- Why collect metadata?
- Where will metadata come from?
- Consider metadata early in your project
- Determine what metadata you need
- Capturing metadata
- Maintaining metadata over time
Metadata is descriptive information that helps people to understand, use and manage records.
In digitisation projects, metadata can be used to:
- find and use digital images
- link images to the business process they document
- demonstrate that images are accurate and reliable renditions of the original paper records
- document the digitisation process itself
- document formats and dependencies to help manage images over time.
Images without appropriate metadata will quickly become useless. They will be impossible to find, view or migrate to new technology as this inevitably becomes necessary. 
Failing to identify and collect suitable metadata may prevent your organisation from reaping the business benefits of a digitisation project.
It is likely that your organisation will already have good metadata that can be automatically applied to all of your digital images.

» **Excerpted records**
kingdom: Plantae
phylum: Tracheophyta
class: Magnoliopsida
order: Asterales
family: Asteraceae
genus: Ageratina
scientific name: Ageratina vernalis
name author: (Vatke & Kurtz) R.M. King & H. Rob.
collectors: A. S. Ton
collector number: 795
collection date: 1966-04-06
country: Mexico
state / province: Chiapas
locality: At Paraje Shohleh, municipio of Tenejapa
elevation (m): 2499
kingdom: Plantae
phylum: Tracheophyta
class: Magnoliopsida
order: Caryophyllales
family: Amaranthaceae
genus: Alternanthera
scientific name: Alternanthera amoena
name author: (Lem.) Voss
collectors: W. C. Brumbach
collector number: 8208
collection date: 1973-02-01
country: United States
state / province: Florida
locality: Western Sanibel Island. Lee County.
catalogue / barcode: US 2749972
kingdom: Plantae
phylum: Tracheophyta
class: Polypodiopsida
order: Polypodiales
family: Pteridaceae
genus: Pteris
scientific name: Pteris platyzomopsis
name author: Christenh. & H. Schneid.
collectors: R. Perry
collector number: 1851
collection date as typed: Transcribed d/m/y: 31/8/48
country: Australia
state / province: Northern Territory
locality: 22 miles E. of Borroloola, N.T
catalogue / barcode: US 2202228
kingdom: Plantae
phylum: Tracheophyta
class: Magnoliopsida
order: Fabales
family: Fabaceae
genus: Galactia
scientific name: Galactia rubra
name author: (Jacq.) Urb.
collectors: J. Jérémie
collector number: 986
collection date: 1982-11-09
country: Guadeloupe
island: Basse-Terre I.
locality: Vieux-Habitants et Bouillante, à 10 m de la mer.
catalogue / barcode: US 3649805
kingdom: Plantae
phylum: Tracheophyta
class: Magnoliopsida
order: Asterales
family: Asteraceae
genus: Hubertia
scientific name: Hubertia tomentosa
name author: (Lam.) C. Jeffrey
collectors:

» **Exercise requirements**
Continue the guide on metadata for digitization projects, starting right after its last sentence.

» **The reply**
Optical Character Recognition (OCR) technology offers greater possibilities for automatic metadata capture. Automatic capture of key fields might be possible by writing scripts, especially when the original paper records use a standard format or template. 
The Department of Education and Communities used document definition forms to automate a large amount of their data collection. See Case Study: Department of Education and Communities pilot digitisation of HR records.
Housing NSW did not capture image level metadata, but still managed to automate much of their metadata capture. See Case Study: Housing NSW – Outsourcing the digitisation of client files.
Note: OCR may not be suitable for some types of back-capture digitisation projects, e.g. if the records to be digitised contain handwriting.
If your organisation has an electronic document and records management system (EDRMS), digitisation software may be able to be integrated with it to facilitate the automatic metadata capture of most of the metadata needed for access and management purposes.
Digital images may also be able to inherit some metadata from business systems they are linked to.
You may use OCR technology to extract metadata from the digital images and import it (usually through an XML schema) for use in a business system. If you do this you will need to map the fields in the current system to the metadata to be collected. 
Your organisation should try to automate the capture of metadata wherever possible. Manual collection of metadata should be a last resort as it is costly and can lead to a lack of attention to detail and poor quality collection.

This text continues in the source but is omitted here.